Davalılardan … isimli firma ürünlerin satıcısı, … isimli firma ise ürünlerin ithalatçısı olup, ürünlerin garantisi ve teknik servis gibi diğer hizmetleri de bu firma tarafından sağlandığını, dava konusu ürünlerden biri 01.10.2016 tarihinde aşırı ısınma ve açılmama şikayetiyle, diğeri ise aynı sebeplerle 05.11.2016 tarihinde davalılardan … isimli ithalatçı ve servis sağlayıcı firmaya tamir amacıyla gönderildiği ürünlerden biri 3 ay diğeri ise 2 aydan fazla süredir serviste olmasına rağmen taraflarına herhangi bir dönüş olmaması üzerine davacı şirket tarafından … Noterliği’nin 01.12.2016 tarih ve… Y. Numaralı ihtarnamesi ile davalılardan … isimli firmaya ihtarname keşide etiklerini, ancak herhangi bir dönüş yapılmadığını beyan ederek söz konusu telefonların bedeli olan 3.700-TL’nin davalılardan tahsili için bu davanın açıldığı anlaşılmaktadır.
Davacının iddialarının yerinde olip olmadığının belirlenmesi için bilirkişi incelemesi yapılmasına karar verilmesine rağmen davacı bilirkişi incelemesi yapılmaksızın talepleri gibi karar verilmesi isteminde bulunmuştur.
Hakim, kendi tayin etmiş olduğu süreyi, HMK’nin 90/2. maddesine göre iki tarafı dinledikten sonra haklı nedenlere dayanarak azaltıp çoğaltabilir ve bu sürenin, kesin olduğuna da karar verebilir (HMK m.94/2, HUMK m.159).
Mahkememizce yasaya göre hakimin, tayin ettiği ilk sürenin kesin olduğuna da karar verebilmesidir (HUMK m.163/3 c.3, HMK m. 94).

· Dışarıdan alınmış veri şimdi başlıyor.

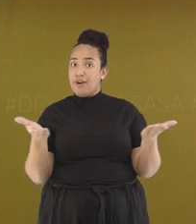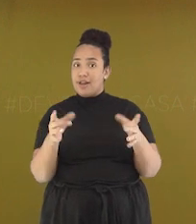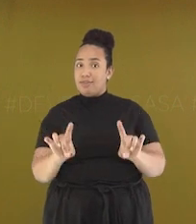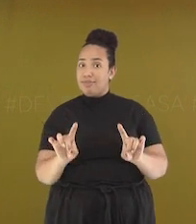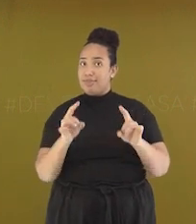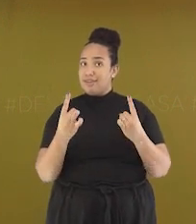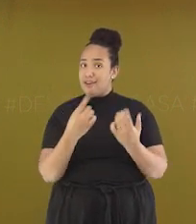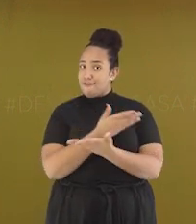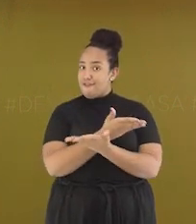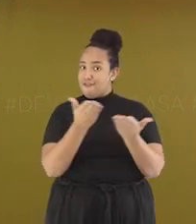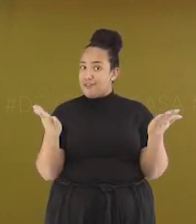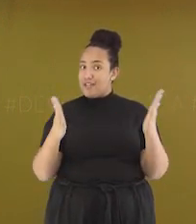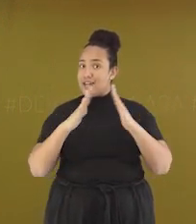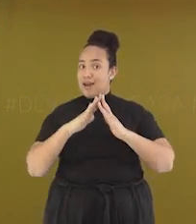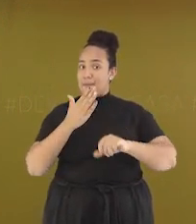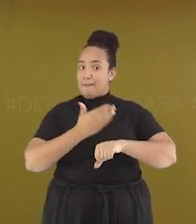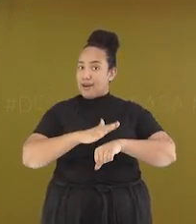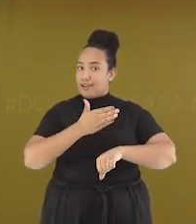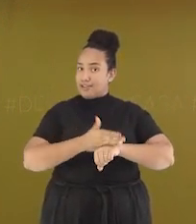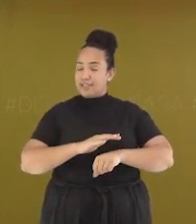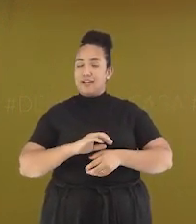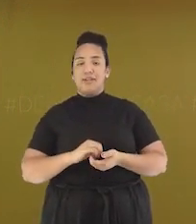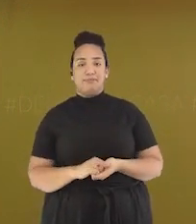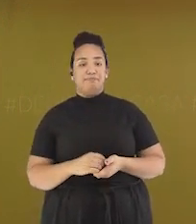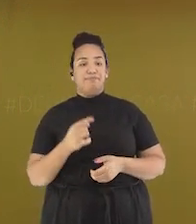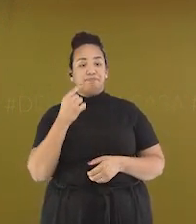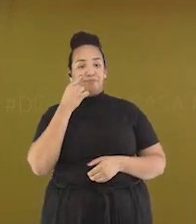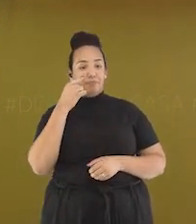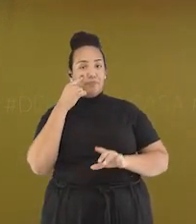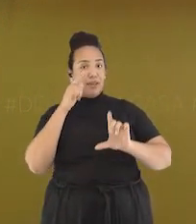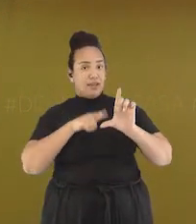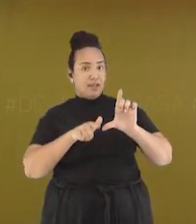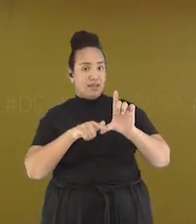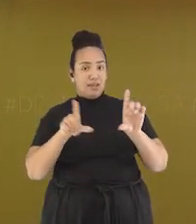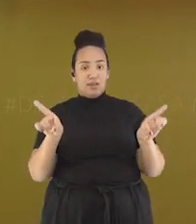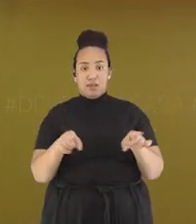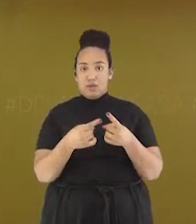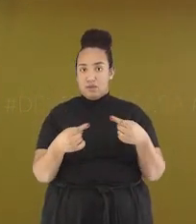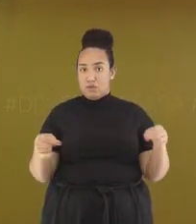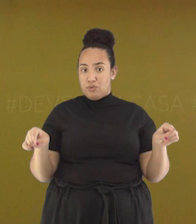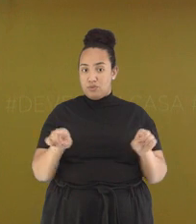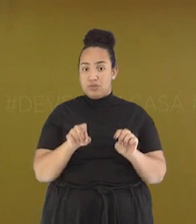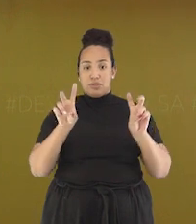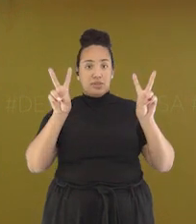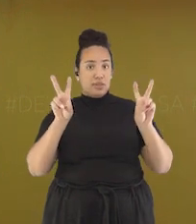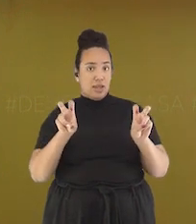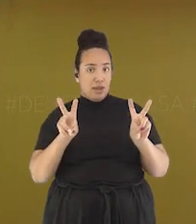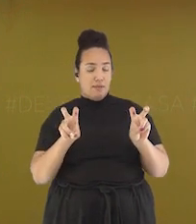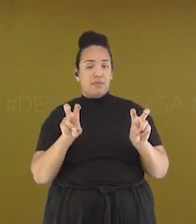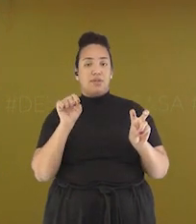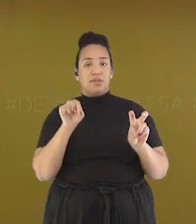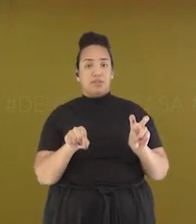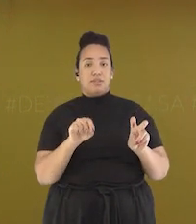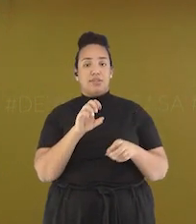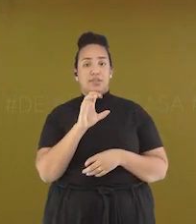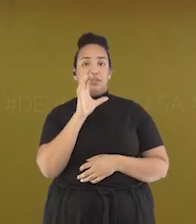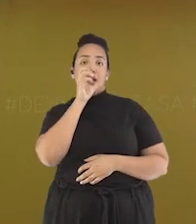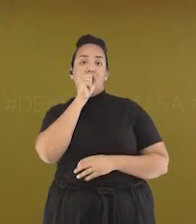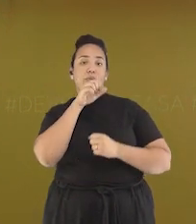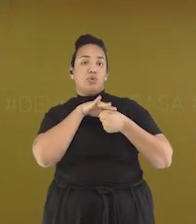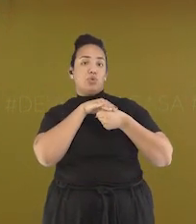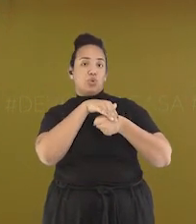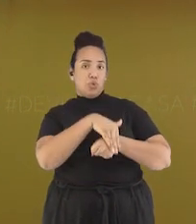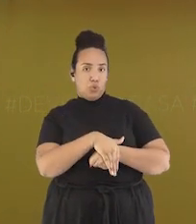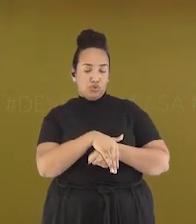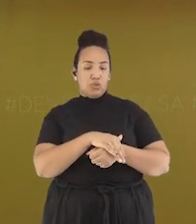desafio para vocês fazerem em casa Leia um trecho da letra de canção Intitulada Sábado à Noite de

Ancak, böyle bir durumda davacıya kesin süre verilmemiş davacı vekili duruşmada bilirkişi ücreti yatırmayacağını talebi gibi karar verilmesi isteminde bulunmuştur. Kısaca; ister kanun, ister hakim tarafından tayin edilmiş olsun, kesin süre içerisinde yerine getirilmeyen bir işlemin, bu süre geçtikten sonra yerine getirilmesi olanaklı değildir.
Bu durumda davacı davasının kanıtlayamadığından davanın reddine karar vermek gerekmiştir.
Bu nedenle aşağıdaki hüküm kurulmuştur.

HÜKÜM: Gerekçesi yukarıda açıklandığı üzere:
1- Kanıtlanamayan davanın Reddine,
2- 44,40-TL karar harcının peşin alınan 63,19-TL den düşümü ile kalan 18,79-TL nin karar kesinleştiğinde ve talep halinde davacıya iadesine,
3-Davacı tarafından yapılan yargılama giderinin davacı üzerinde bırakılmasına,
4-Davacının gider avansından artan bakiyesinin karar kesinleştiğinde ve talep halinde davacıya iadesine,
Dair, Kesin olarak verilen karar davacı vekilinin yüzünde açıkça okunup usulen anlatıldı.